見よや輝く寮の灯の 今宵は二十五年祭 文武の綾にをどしたる 鎧の袖に花受けて ()むや生命(いのち)詩筵(うたむしろ) 響はゝるか(あめ)(はて) 6番歌詞 宵に灯をともし輝く寄宿寮の灯を見よ。今宵は寄宿寮の二十五周年祭である。文武両道に秀でた一高生の肩に桜の花が散り落ちる中、寮歌祭で酒を酌み交しながら寮歌を高誦すれば、歌声は天まで響きそうである。

「今宵は二十五年祭」
 開寮二十五周年紀念祭。

「文武の綾におどしたる」
 文武両道を鍛えた。一高生は単なる秀才ではなく、文武両道に秀でることを求められた。「おどす」は緒を通す意で、鎧の札(サネ)を紐や革で結びつけること。「綾」は、模様。
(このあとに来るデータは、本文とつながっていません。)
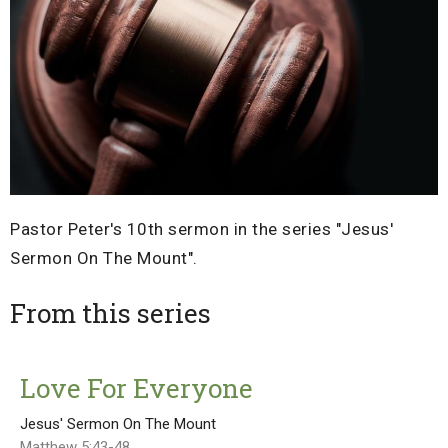
Pastor Peter's 10th sermon in the series "Jesus'
Sermon On The Mount".
From this series
Love For Everyone
Jesus' Sermon On The Mount
Matthew 5:43-48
技巧。

「鎧の袖に花受けて」
 「鎧の袖」は、鎧の上の肩の上を蔽い、矢・刀剣を防ぐもの。

「響はゝるか(あめ)(はて)
 「響はゝるか」は、昭和10年寮歌集で「響ははるか」に変更された。

「酌むや生命(いのち)詩筵(うたむしろ) 響ははるか(あめ)(はて)」
 寮歌祭で紀念祭寮歌を大きな声で歌って、歌声は天まで響きそうである。「生命の詩」は寮歌、「詩筵」は詩の宴会、すなわち寮歌祭(紀念祭)である。
                        
先輩名 説明・解釈 出典
井上司朗大先輩 この歌の第二節後半がわが柔道部の対二高第三回戦(明治43年4月) 第三節後半がその第四回戦(大正3年1月)乃至野球部の早慶に対する悲痛なる連敗を暗にうたったものである。
・・・夜の六寮を描いて、かくの如くふかさを湛えたものは、すくない。『霊の思ひ(そのまま)の深くてか、見よ六寮の灯は明し』という寮を外から見た描写は、そのままその内部の自習室の机の上に垂れ下がる電灯のした、時に静かに頁をくる音や、時に眼をつぶり窮理の思索に心を凝らしている寮生の吐息まできこえさせる。